Emmeline flings the paper away from herself, closes her eyes, stretches her neck as her head falls backward. "They don't have an official count or list out yet—there were too many. And some of the Death Eaters showed up in plainclothes, so they can't tell for sure which ones were Ministry workers who turned out to be working with You-Know-Who. But they don't think anyone there was in his inner circle—he must have known it would be a suicide mission, he wouldn't send out his most valuable assets."
"I think I'm going to be sick," mutters Mary.
Lily's rifling to the back of the paper now, skimming her finger down the editorials. "Look here, page 27—there's a quote from Dumbledore criticizing Crouch's ruling. Apparently, he's letting the Wizengamot make verdicts without trials now; they've already sent three people to Azkaban, the families are speaking out.
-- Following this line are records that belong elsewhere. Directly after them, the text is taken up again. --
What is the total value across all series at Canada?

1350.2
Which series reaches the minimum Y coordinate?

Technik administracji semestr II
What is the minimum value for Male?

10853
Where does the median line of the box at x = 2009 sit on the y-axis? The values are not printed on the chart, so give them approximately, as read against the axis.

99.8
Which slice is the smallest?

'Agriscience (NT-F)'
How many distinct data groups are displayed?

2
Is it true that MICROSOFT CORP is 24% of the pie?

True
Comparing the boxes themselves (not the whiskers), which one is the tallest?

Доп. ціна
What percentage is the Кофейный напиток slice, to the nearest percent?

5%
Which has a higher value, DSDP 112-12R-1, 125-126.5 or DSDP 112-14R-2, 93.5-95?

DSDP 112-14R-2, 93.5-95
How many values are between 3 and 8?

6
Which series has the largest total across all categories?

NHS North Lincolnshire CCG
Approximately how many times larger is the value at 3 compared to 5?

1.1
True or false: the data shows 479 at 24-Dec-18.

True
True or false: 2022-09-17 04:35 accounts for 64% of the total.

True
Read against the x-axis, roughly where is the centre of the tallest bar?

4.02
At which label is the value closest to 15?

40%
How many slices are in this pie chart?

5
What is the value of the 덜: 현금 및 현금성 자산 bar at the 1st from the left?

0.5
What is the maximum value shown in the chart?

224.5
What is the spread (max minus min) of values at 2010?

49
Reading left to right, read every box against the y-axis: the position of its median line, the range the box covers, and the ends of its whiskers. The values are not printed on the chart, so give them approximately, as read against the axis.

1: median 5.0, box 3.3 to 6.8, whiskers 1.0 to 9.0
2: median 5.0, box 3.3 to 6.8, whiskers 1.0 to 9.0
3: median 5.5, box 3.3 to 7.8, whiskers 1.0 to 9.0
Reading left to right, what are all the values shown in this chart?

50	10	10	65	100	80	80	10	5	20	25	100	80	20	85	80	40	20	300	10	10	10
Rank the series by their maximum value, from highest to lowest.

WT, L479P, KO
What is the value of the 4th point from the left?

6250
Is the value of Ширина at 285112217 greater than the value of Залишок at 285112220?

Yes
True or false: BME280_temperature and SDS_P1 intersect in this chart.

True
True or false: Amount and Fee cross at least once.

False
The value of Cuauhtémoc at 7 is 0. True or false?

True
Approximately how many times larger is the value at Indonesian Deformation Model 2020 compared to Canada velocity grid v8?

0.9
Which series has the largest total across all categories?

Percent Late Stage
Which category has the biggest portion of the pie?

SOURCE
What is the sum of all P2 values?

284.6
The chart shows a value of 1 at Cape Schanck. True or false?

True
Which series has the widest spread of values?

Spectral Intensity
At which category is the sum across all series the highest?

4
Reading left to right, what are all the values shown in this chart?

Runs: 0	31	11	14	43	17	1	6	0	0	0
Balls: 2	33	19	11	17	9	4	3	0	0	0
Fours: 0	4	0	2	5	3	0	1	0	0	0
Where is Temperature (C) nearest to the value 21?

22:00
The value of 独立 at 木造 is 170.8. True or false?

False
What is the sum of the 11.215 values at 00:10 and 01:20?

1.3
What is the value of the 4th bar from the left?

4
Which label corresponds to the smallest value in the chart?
They were all robed and they've got plenty of witnesses, but it's only a matter of time before…"
"Before they start apprehending the wrong people," says Peter.
Marlene interjects, "But using the Unforgivables… it makes sense, doesn't it? At least the Killing Curse does—if it means saving the lives of innocent people, of Muggles…"
"Some of them were using Cruciatus," says Remus, shaking his head. "There's no excuse for torture like that. No one should have the right to…"
"Shouldn't they?" demands Sirius. "You haven't met my cousin, you don't know what they're capable of, you haven't seen what they deserve!"
"And the Aurors won't let students help, and Dumbledore won't let us join him," Lily says. "Dammit, this is why I need to go into law enforcement—and Alice, you were right there. And I'm glad you got out and didn't get hurt, you didn't have the defenses to take them on, but…"
"We need to learn to take care of ourselves," she says quietly. They all go still, watch her. "What if we were still downstairs when it happened? What then?"
Slowly, all eyes flick to Dorcas Meadowes's seat at the Slytherin table.